Morti illustri e danni strategici
A dare ulteriore gravità al conflitto, la conferma della morte di due generali iraniani — Gholamreza Mehrabi e Mehdi Rabbani — durante gli attacchi israeliani. Entrambi occupavano ruoli di primissimo piano nello Stato Maggiore delle Forze Armate di Teheran. La loro uccisione ha scatenato un’ondata di indignazione in Iran e un ulteriore irrigidimento della posizione ufficiale contro Israele e i suoi alleati.
Nel frattempo, danni importanti sono stati segnalati in diversi siti strategici. Le immagini satellitari mostrano pesanti distruzioni in basi missilistiche iraniane a Kermanshah e Tabriz, mentre l’impianto nucleare di Fordow ha riportato “danni limitati”, secondo le autorità iraniane. Nonostante ciò, il ministro degli Esteri italiano Antonio Tajani ha dichiarato che l’Iran avrebbe ormai “superato la linea rossa” nella costruzione dell’arma atomica, richiamando l’attenzione sull’urgenza di evitare un’escalation.
Il fallimento della diplomazia
Le speranze di un dialogo restano appese a un filo. L’Iran non ha ancora deciso se partecipare ai prossimi colloqui con gli Stati Uniti previsti in Oman. Teheran accusa Washington di sostenere “un regime razzista” mentre allo stesso tempo finge di voler negoziare, rendendo i colloqui sul nucleare sempre più sterili. L’inviato americano Steve Witkoff, tuttavia, si dice pronto a incontrare la controparte iraniana in qualunque momento.
Papa Leone XIV, intervenendo durante un’udienza giubilare, ha richiamato i leader mondiali al senso di responsabilità: “Nessuno dovrebbe mai minacciare l’esistenza dell’altro. È dovere di tutti i Paesi sostenere la causa della pace.” Parole nobili, ma che al momento sembrano perdersi nel frastuono delle sirene di guerra.
Conseguenze globali
Mentre il bilancio delle vittime cresce — 78 in Iran e 3 in Israele, con centinaia di feriti da entrambe le parti — l’intero scacchiere mediorientale trema. La Giordania ha appena riaperto lo spazio aereo chiuso da giorni, ma le compagnie aeree evitano comunque il sorvolo dell’area. Le forze italiane in Libano restano nei bunker per precauzione, come riferito dal ministro della Difesa Guido Crosetto, sebbene al momento non siano coinvolte direttamente nel conflitto.

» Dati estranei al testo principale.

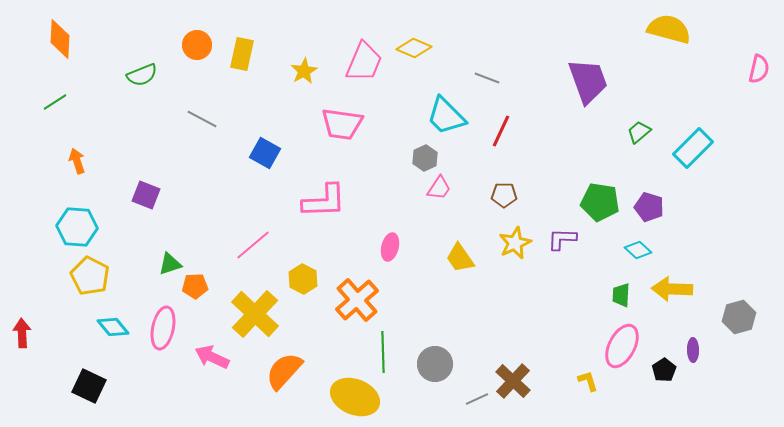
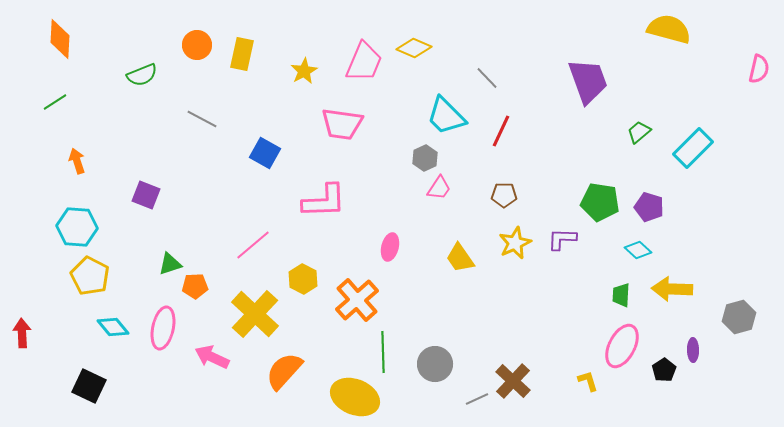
gray line at (487, 78): rotated 25 degrees clockwise
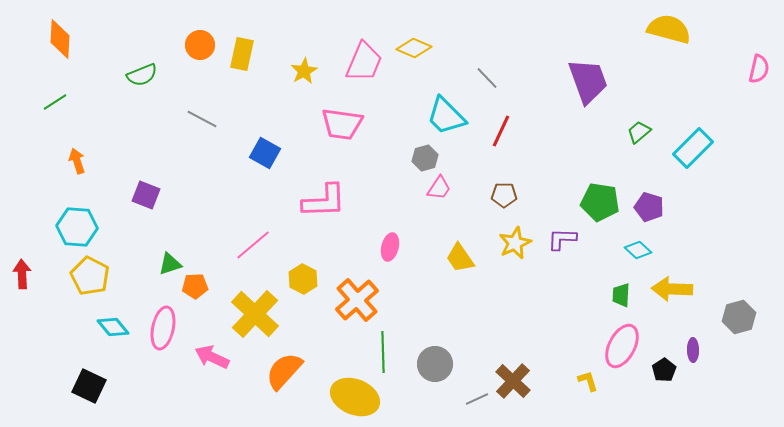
orange circle at (197, 45): moved 3 px right
gray hexagon at (425, 158): rotated 10 degrees clockwise
red arrow at (22, 333): moved 59 px up
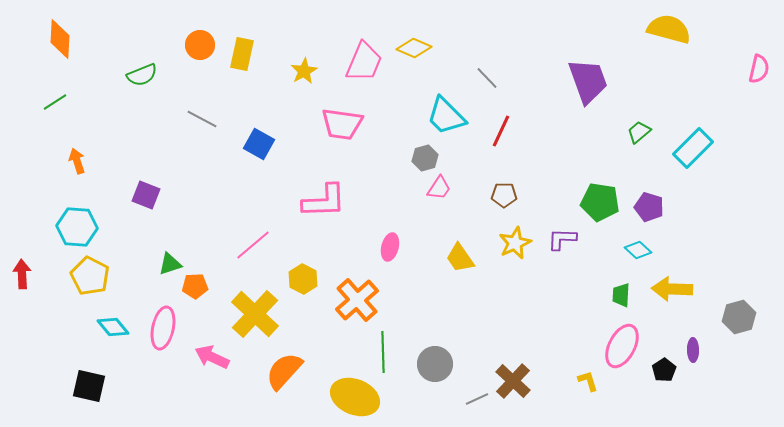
blue square at (265, 153): moved 6 px left, 9 px up
black square at (89, 386): rotated 12 degrees counterclockwise
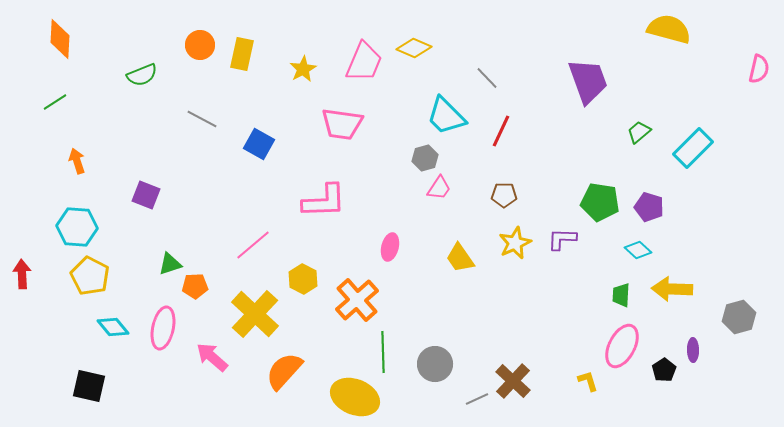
yellow star at (304, 71): moved 1 px left, 2 px up
pink arrow at (212, 357): rotated 16 degrees clockwise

Lo spettro di una guerra regionale, potenzialmente estendibile a livello globale, è ormai reale. Un’escalation tra Israele, Iran e Stati Uniti potrebbe avere conseguenze devastanti non solo sul piano militare, ma anche su quello energetico, economico e umanitario.
Il mondo osserva, paralizzato. La diplomazia è al suo banco di prova più difficile da anni. Riuscirà a spegnere l’incendio prima che divampi oltre ogni controllo?